Campinas Offline
Diário da Manhã
Publicado em 9 de junho de 2017 às 01:52 | Atualizado há 4 meses
O fim do horário comercial de sábado conduz o bicentenário bairro de Campinas ao seu oculto espírito anestesiado. O primeiro dia da semana é o único capaz de deixá-lo dormir por 24 horas. O amanhecer do domingo é um fenômeno natural exclusivamente habilitado a fazer com que as ruas de Campinas libertem-se dos carros. Quase um comum acordo entre seus proprietários: no dia do sol não é necessário competir por uma vaga de estacionamento gratuito nas beiras de calçada do setor. Mesmo os incontáveis letreiros parecem menos estressados ao descansar de suas funções: em frente às lojas fechadas, conseguiriam até ser taxados como obras controversas de arte urbana. O mesmo cenário, numa segunda-feira, poderia ser facilmente interpretado como pós-apocalíptico.
Na manhã seguinte, as portas de aço abrem-se como bocas famintas a engolir pessoas, como se nada tivesse acontecido no dia anterior. Couros, malhas, pregões, roupas, calçados, máquinas de costura, instrumentos musicais, festas, lanches, embalagens, bebidas, brinquedos, produtos agropecuários, balinhas, cosméticos, utilidades em 1,99 e capinhas de celular. É possível encontrar ou descobrir a existência de quase tudo no comércio de Campinas. Andar pela zona comercial do setor durante a semana é como ver dezenas de possibilidades de gastar dinheiro por milésimo de segundo. Tudo isso muito bem anunciado pela maior variedade de banners e sonoras ao vivo em Goiânia, o que torna esse espaço específico do universo um complexo polo de publicidade não acadêmica a ser estudado.

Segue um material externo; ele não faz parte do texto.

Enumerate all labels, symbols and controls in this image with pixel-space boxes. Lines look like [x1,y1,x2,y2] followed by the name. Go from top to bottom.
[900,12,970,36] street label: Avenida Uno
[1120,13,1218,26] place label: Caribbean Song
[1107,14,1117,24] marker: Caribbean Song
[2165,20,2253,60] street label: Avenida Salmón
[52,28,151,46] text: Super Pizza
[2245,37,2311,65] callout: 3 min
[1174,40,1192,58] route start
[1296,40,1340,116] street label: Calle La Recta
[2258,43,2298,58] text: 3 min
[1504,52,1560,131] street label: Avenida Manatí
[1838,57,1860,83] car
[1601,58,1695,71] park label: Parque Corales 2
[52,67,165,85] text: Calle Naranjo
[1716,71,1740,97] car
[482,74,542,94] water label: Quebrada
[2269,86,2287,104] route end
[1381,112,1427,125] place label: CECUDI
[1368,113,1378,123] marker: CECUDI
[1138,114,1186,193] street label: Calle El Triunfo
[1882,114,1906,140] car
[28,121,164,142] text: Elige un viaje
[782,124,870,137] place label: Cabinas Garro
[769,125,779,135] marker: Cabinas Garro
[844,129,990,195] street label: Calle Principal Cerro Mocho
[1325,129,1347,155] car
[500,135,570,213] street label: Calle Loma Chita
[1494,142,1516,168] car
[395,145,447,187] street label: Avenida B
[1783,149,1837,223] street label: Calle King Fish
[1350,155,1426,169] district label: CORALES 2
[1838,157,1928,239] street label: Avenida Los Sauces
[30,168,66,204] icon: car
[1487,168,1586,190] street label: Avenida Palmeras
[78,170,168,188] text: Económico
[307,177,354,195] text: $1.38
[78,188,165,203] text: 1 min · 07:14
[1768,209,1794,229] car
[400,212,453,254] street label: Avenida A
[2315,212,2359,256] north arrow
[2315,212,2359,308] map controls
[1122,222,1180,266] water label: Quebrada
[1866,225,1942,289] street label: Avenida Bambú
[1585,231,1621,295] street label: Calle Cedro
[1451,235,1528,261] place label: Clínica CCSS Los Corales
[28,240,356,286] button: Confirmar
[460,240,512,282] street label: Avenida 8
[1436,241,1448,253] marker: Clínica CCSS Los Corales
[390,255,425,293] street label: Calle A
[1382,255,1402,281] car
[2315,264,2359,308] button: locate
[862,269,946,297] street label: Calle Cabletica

A força das esquinas retratadas nesta página não simboliza apenas a importância da região comercial de Campinas para Goiânia nos dias atuais. Vai muito além disso. A tendência atacadista do ex-município, que localizava-se na rota ferroviária, foi crucial na escolha do local de fundação da nova capital. No período de construção de nossa cidade, Campinas já era um centro urbano consolidado, de fundamental importância na manutenção de comércios e serviços necessários para a prosperidade e para o futuro da nova cidade. Muitos pioneiros de Goiânia optaram por viver em Campinas, devido ao conforto que o local oferecia em relação ao novo Centro, que ainda estava em processo de construção física.
Sensorialmente falando, um passeio descompromissado pelo bairro de Campinas no domingo induz-nos a um impressionante retrato de calmaria, e desenha de forma ímpar a pausa dominical na rotina frenética de Goiânia. Todos aqueles figurantes que preenchem as cenas de nossas passagens pelo setor em meios de semana parecem ter sido distribuídos automaticamente em suas casas espalhadas pela imensa malha metropolitana. As avenidas estreitas da região, que são simultaneamente importantes vias de locomoção para outras regiões e estacionamento para comércio, parecem ter sido evacuadas pelo cansaço. Os letreiros antigos dos blocos que ficam entre a Anhanguera e a Castelo Branco parecem transportar-nos a uma versão mais intimista do Texas.
Ficção
Numa representação cinematográfica futura de Goiânia, poderíamos observar um fim de tarde protagonizado por alguma senhora na varanda de casa, no arraial Campinas, século XIX. O olhar lançado pelo horizonte alcança apenas o verde de escurecido pela penumbra. Ela se levanta, e por alguns segundos pensa ter visto a silhueta de alguns prédios no lugar da sombra das árvores. Uma câmera percorre o ponto de vista de nossa atriz em 360º, depois entra um plano aéreo do ambiente cercado pelas luzes de uma metrópole de 1,5 milhão de habitantes. Ela pensa ter sido abduzida por forças ocultas, e não atribui significado lógico ao brilho eletrônico das noites do século XXI, até acordar de um sonho da maneira mais clichê possível, com o barulho tranquilo dos pássaros, em 1800 e alguma coisa.